Saved data entries
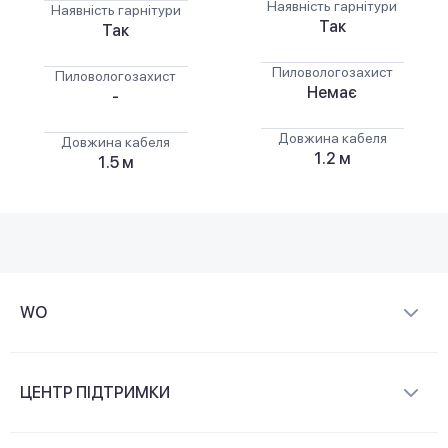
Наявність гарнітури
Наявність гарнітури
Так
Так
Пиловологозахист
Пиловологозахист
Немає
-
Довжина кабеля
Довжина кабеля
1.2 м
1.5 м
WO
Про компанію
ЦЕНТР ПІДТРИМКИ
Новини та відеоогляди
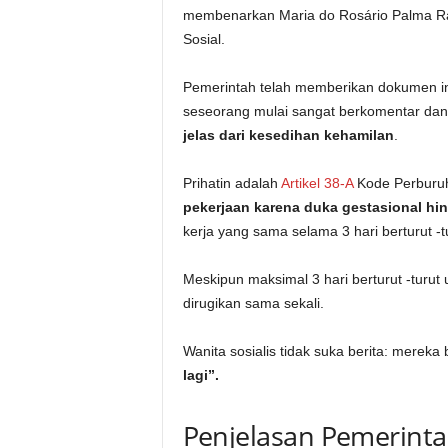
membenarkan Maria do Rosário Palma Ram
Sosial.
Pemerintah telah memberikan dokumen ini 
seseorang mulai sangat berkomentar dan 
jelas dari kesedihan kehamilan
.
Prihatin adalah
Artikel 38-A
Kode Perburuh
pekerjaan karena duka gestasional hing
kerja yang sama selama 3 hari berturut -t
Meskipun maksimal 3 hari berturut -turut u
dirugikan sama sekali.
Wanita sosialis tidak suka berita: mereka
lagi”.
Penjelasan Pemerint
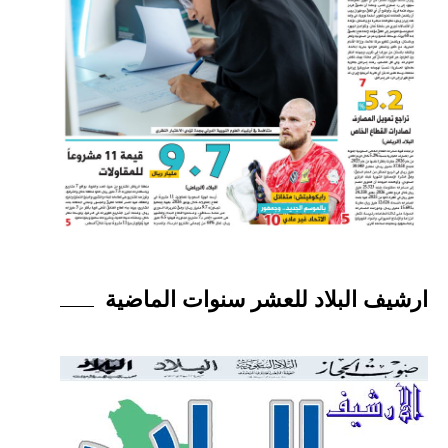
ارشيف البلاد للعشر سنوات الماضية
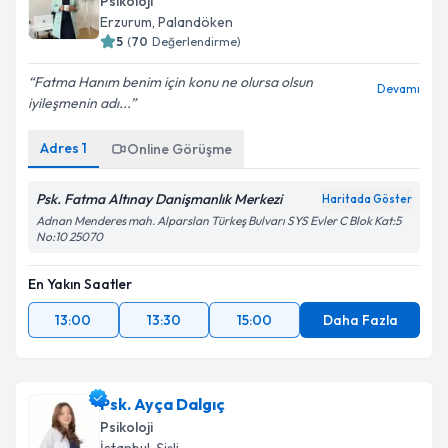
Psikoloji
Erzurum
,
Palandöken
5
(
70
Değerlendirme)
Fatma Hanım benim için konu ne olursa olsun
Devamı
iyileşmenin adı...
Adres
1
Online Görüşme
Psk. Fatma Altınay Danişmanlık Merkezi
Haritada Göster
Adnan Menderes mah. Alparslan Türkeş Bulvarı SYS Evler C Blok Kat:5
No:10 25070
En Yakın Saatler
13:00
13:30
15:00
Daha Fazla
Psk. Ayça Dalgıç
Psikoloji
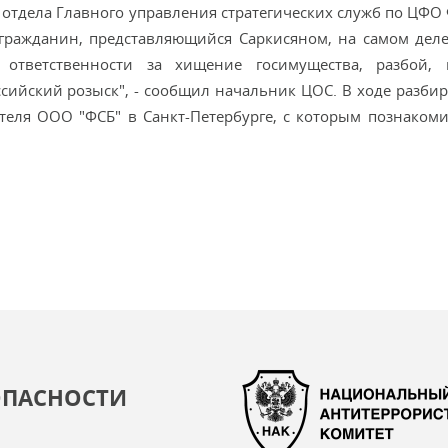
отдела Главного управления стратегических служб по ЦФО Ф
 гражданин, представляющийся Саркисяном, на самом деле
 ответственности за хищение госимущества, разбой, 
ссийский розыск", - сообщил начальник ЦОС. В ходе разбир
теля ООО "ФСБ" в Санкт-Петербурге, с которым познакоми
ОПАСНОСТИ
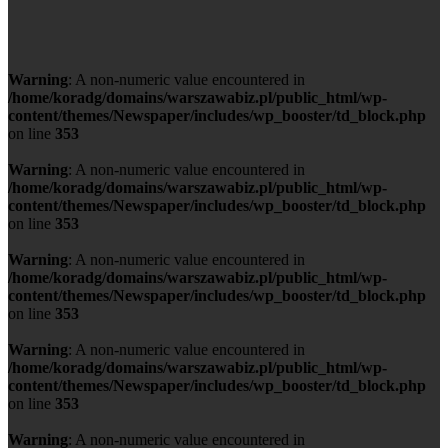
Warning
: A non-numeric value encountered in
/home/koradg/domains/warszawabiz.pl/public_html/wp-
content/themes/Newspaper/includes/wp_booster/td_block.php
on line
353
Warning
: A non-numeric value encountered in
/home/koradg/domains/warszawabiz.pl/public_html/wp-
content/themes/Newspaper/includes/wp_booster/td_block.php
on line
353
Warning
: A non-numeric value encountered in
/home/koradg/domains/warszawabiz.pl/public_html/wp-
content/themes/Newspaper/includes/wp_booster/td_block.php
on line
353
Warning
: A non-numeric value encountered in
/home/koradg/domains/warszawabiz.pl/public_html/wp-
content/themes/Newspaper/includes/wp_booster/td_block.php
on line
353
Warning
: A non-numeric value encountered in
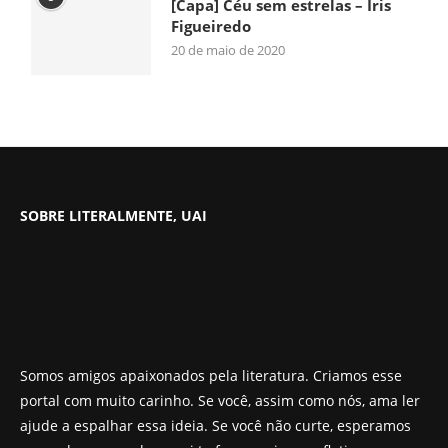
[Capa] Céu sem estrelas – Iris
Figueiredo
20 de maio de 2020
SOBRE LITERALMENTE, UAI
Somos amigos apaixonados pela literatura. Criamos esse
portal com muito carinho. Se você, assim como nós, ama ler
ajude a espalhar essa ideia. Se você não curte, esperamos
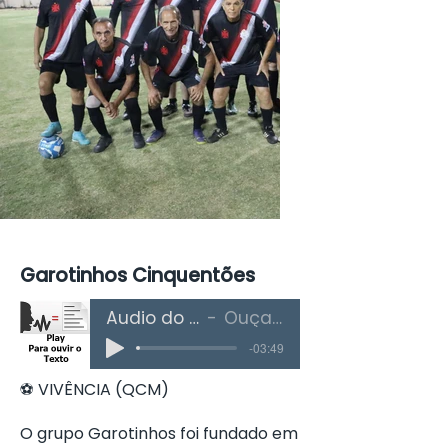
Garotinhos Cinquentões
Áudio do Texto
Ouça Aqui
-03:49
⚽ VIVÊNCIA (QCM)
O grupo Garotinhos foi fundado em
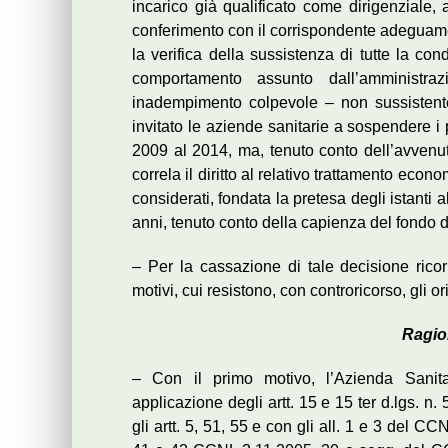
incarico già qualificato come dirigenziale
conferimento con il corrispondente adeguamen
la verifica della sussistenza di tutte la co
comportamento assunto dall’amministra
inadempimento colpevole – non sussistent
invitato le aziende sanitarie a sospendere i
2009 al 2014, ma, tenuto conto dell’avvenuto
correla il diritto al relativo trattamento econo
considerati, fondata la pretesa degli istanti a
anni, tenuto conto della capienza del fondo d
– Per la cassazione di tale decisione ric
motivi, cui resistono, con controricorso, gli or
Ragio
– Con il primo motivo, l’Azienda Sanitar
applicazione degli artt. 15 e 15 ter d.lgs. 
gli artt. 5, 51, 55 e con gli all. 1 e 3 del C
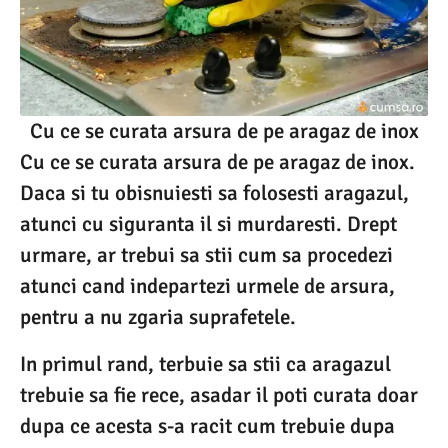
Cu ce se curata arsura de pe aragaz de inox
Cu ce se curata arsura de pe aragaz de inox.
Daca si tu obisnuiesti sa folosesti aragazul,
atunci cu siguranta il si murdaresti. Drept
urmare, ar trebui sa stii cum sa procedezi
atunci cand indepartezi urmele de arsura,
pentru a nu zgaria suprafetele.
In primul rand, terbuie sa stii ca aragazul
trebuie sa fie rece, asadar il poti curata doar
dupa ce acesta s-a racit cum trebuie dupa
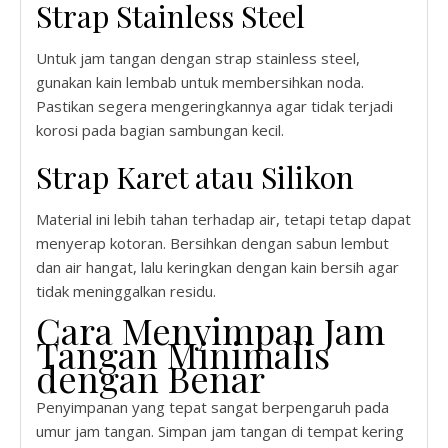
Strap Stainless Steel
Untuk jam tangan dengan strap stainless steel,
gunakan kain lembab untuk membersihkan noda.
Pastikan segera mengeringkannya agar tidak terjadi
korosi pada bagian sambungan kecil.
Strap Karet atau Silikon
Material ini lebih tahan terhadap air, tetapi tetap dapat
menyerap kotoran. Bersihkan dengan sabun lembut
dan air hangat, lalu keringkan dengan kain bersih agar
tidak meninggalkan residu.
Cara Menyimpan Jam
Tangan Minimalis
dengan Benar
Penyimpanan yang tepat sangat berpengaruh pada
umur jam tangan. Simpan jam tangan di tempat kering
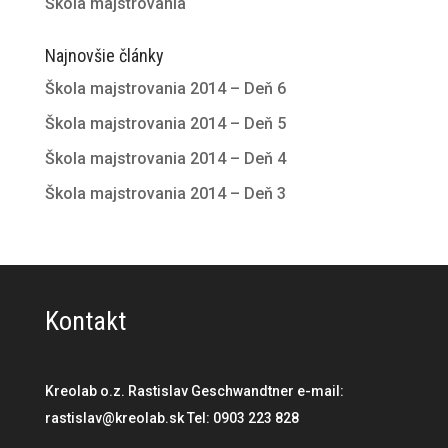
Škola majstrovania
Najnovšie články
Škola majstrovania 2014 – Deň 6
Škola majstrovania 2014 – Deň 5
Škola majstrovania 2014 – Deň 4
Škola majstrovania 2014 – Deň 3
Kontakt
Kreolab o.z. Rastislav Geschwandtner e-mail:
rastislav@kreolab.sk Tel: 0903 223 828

**What is expected**
Skip the images and set down the rest of the data unchanged.

**Answer to this task**
Наявність гарнітури
Наявність гарнітури
Так
Так
Пиловологозахист
Пиловологозахист
Немає
-
Довжина кабеля
Довжина кабеля
1.2 м
1.5 м
WO
Про компанію
ЦЕНТР ПІДТРИМКИ
Новини та відеоогляди
membenarkan Maria do Rosário Palma Ram
Sosial.
Pemerintah telah memberikan dokumen ini 
seseorang mulai sangat berkomentar dan 
jelas dari kesedihan kehamilan
.
Prihatin adalah
Artikel 38-A
Kode Perburuh
pekerjaan karena duka gestasional hing
kerja yang sama selama 3 hari berturut -t
Meskipun maksimal 3 hari berturut -turut u
dirugikan sama sekali.
Wanita sosialis tidak suka berita: mereka
lagi”.
Penjelasan Pemerint
ارشيف البلاد للعشر سنوات الماضية
Psikoloji
Erzurum
,
Palandöken
5
(
70
Değerlendirme)
Fatma Hanım benim için konu ne olursa olsun
Devamı
iyileşmenin adı...
Adres
1
Online Görüşme
Psk. Fatma Altınay Danişmanlık Merkezi
Haritada Göster
Adnan Menderes mah. Alparslan Türkeş Bulvarı SYS Evler C Blok Kat:5
No:10 25070
En Yakın Saatler
13:00
13:30
15:00
Daha Fazla
Psk. Ayça Dalgıç
Psikoloji
отдела Главного управления стратегических служб по ЦФО Ф
 гражданин, представляющийся Саркисяном, на самом деле
 ответственности за хищение госимущества, разбой, 
ссийский розыск", - сообщил начальник ЦОС. В ходе разбир
теля ООО "ФСБ" в Санкт-Петербурге, с которым познакоми
ОПАСНОСТИ
Warning
: A non-numeric value encountered in
/home/koradg/domains/warszawabiz.pl/public_html/wp-
content/themes/Newspaper/includes/wp_booster/td_block.php
on line
353
Warning
: A non-numeric value encountered in
/home/koradg/domains/warszawabiz.pl/public_html/wp-
content/themes/Newspaper/includes/wp_booster/td_block.php
on line
353
Warning
: A non-numeric value encountered in
/home/koradg/domains/warszawabiz.pl/public_html/wp-
content/themes/Newspaper/includes/wp_booster/td_block.php
on line
353
Warning
: A non-numeric value encountered in
/home/koradg/domains/warszawabiz.pl/public_html/wp-
content/themes/Newspaper/includes/wp_booster/td_block.php
on line
353
Warning
: A non-numeric value encountered in
[Capa] Céu sem estrelas – Iris
Figueiredo
20 de maio de 2020
SOBRE LITERALMENTE, UAI
Somos amigos apaixonados pela literatura. Criamos esse
portal com muito carinho. Se você, assim como nós, ama ler
ajude a espalhar essa ideia. Se você não curte, esperamos
Garotinhos Cinquentões
Áudio do Texto
Ouça Aqui
-03:49
⚽ VIVÊNCIA (QCM)
O grupo Garotinhos foi fundado em
incarico già qualificato come dirigenziale
conferimento con il corrispondente adeguamen
la verifica della sussistenza di tutte la co
comportamento assunto dall’amministra
inadempimento colpevole – non sussistent
invitato le aziende sanitarie a sospendere i
2009 al 2014, ma, tenuto conto dell’avvenuto
correla il diritto al relativo trattamento econo
considerati, fondata la pretesa degli istanti a
anni, tenuto conto della capienza del fondo d
– Per la cassazione di tale decisione ric
motivi, cui resistono, con controricorso, gli or
Ragio
– Con il primo motivo, l’Azienda Sanitar
applicazione degli artt. 15 e 15 ter d.lgs. 
gli artt. 5, 51, 55 e con gli all. 1 e 3 del C
Cu ce se curata arsura de pe aragaz de inox
Cu ce se curata arsura de pe aragaz de inox.
Daca si tu obisnuiesti sa folosesti aragazul,
atunci cu siguranta il si murdaresti. Drept
urmare, ar trebui sa stii cum sa procedezi
atunci cand indepartezi urmele de arsura,
pentru a nu zgaria suprafetele.
In primul rand, terbuie sa stii ca aragazul
trebuie sa fie rece, asadar il poti curata doar
dupa ce acesta s-a racit cum trebuie dupa
Strap Stainless Steel
Untuk jam tangan dengan strap stainless steel,
gunakan kain lembab untuk membersihkan noda.
Pastikan segera mengeringkannya agar tidak terjadi
korosi pada bagian sambungan kecil.
Strap Karet atau Silikon
Material ini lebih tahan terhadap air, tetapi tetap dapat
menyerap kotoran. Bersihkan dengan sabun lembut
dan air hangat, lalu keringkan dengan kain bersih agar
tidak meninggalkan residu.
Cara Menyimpan Jam
Tangan Minimalis
dengan Benar
Penyimpanan yang tepat sangat berpengaruh pada
umur jam tangan. Simpan jam tangan di tempat kering
Škola majstrovania
Najnovšie články
Škola majstrovania 2014 – Deň 6
Škola majstrovania 2014 – Deň 5
Škola majstrovania 2014 – Deň 4
Škola majstrovania 2014 – Deň 3
Kontakt
Kreolab o.z. Rastislav Geschwandtner e-mail:
rastislav@kreolab.sk Tel: 0903 223 828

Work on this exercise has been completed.